WHAT YOU WILL DO:
1. In the forum post about PostgreSQL hash partitioning, how many rows can some of the poster's tables reach?
2. Continue the forum post about PostgreSQL hash partitioning, starting after its last line.

START SELECTED PASSAGE

Greetings Postgres Developers,
I've recently started taking advantage of the PARTITION BY HASH feature for my database system. It's a really great fit since my tables can get quite large (900M+ rows for some) and splitting them up into manageable chunks should let me upload to them without having to update an enormous index every time. What's more, since each partition has a write lock independent of the parent table, it should theoretically be possible to perform a parallelized insert operation, provided the data to be added is partitioned beforehand.
What has been disappointing is that the query planner doesn't seem to recognize this potential. For example, if I have a large list of input data, and I want to perform a select operation across the target table:
-- target table is hashed on 'textfield' & has a unique index on 'textfield'
select * from temp_data td left join target tg on td.textfield = tg.textfield;
I would expect to get a query plan like this:
partition temp_data
parallel scan on
target_p0 using target_p0_textfield_uniq_idx against temp_data_p0
target_p1 using target_p1_textfield_uniq_idx against temp_data_p1
target_p2 using target_p2_textfield_uniq_idx against temp_data_p2
...
Instead, I get a seemingly terrible plan like this:
hash temp_data
sequential scan on
target_p0 against temp_data
target_p1 against temp_data
target_p2 against temp_data
...

END SELECTED PASSAGE
START DATA PROVIDED

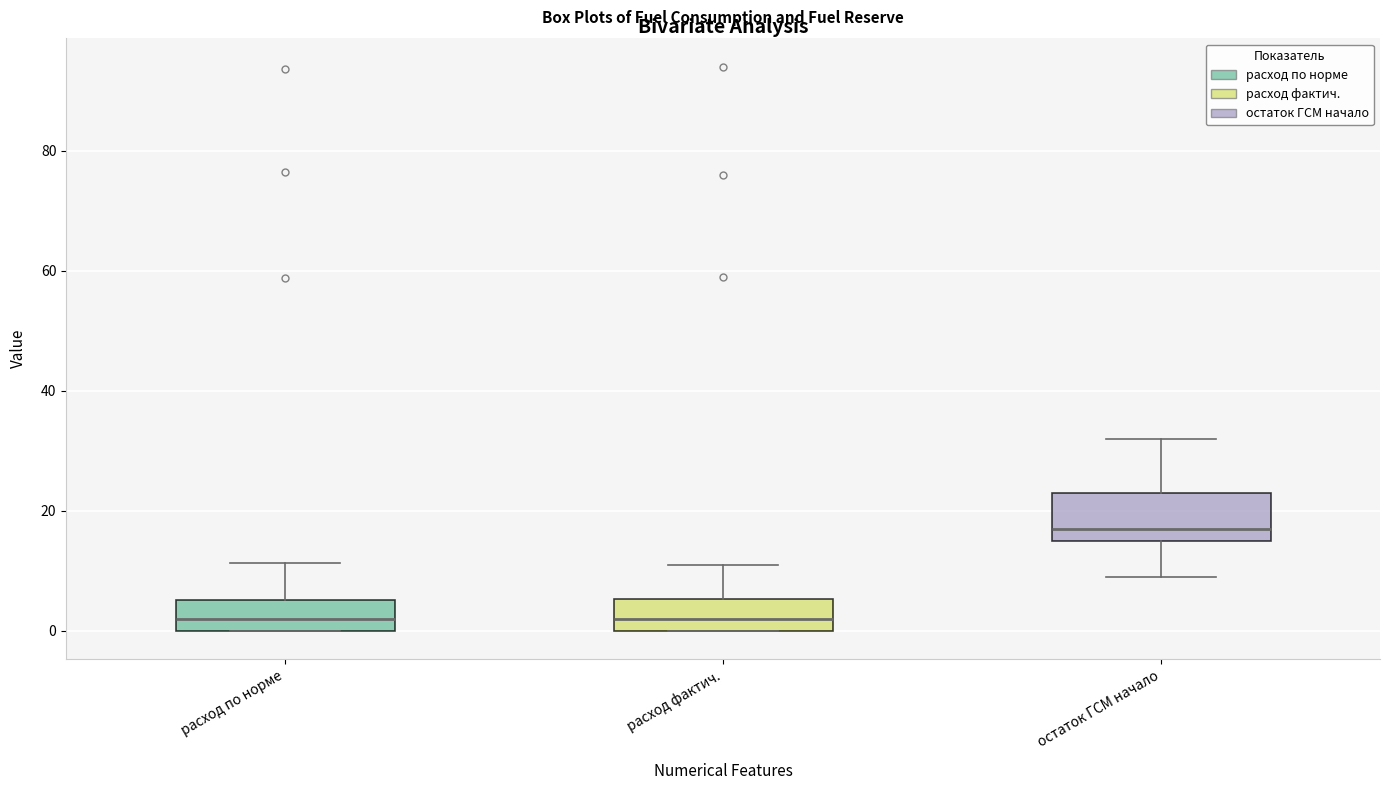

Reading left to right, transcribe this box plot: for each box, give where its median line is, the range the box spans, and where its two whiskers end, as read against the y-axis. The values are not printed on the chart, so give them approximately, as read against the axis.

расход по норме: median 2, box 0 to 6, whiskers 0 to 12
расход фактич.: median 2, box 0 to 6, whiskers 0 to 12
остаток ГСМ начало: median 18, box 16 to 24, whiskers 10 to 32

END DATA PROVIDED

ANSWERS TO EACH TASK:
1. Over 900 million rows.

2.
It doesn't even make use of the index on the textfield! Instead, it opts to hash all of temp_data and perform a sequential scan against it.
It doesn't help if I partition temp_data by textfield beforehand either (using the same scheme as the target table). It still opts to concatenate all of temp_data, hash it, then perform a sequential scan against the target partitions.
On insert the behaviour is better but it still opts for a sequential insert instead of a parallel one.
Does the query planner know something I don't? It's my intuition that it should be faster to do a rough counting sort (partition by hash) first, and then do N smaller more accurate sorts in parallel afterwards.
Currently I am creating a custom script(s) to emulate my desired behaviour, but it would be nice if there was a way to get the query planner to do this automatically. Any tricks to do this would be much appreciated!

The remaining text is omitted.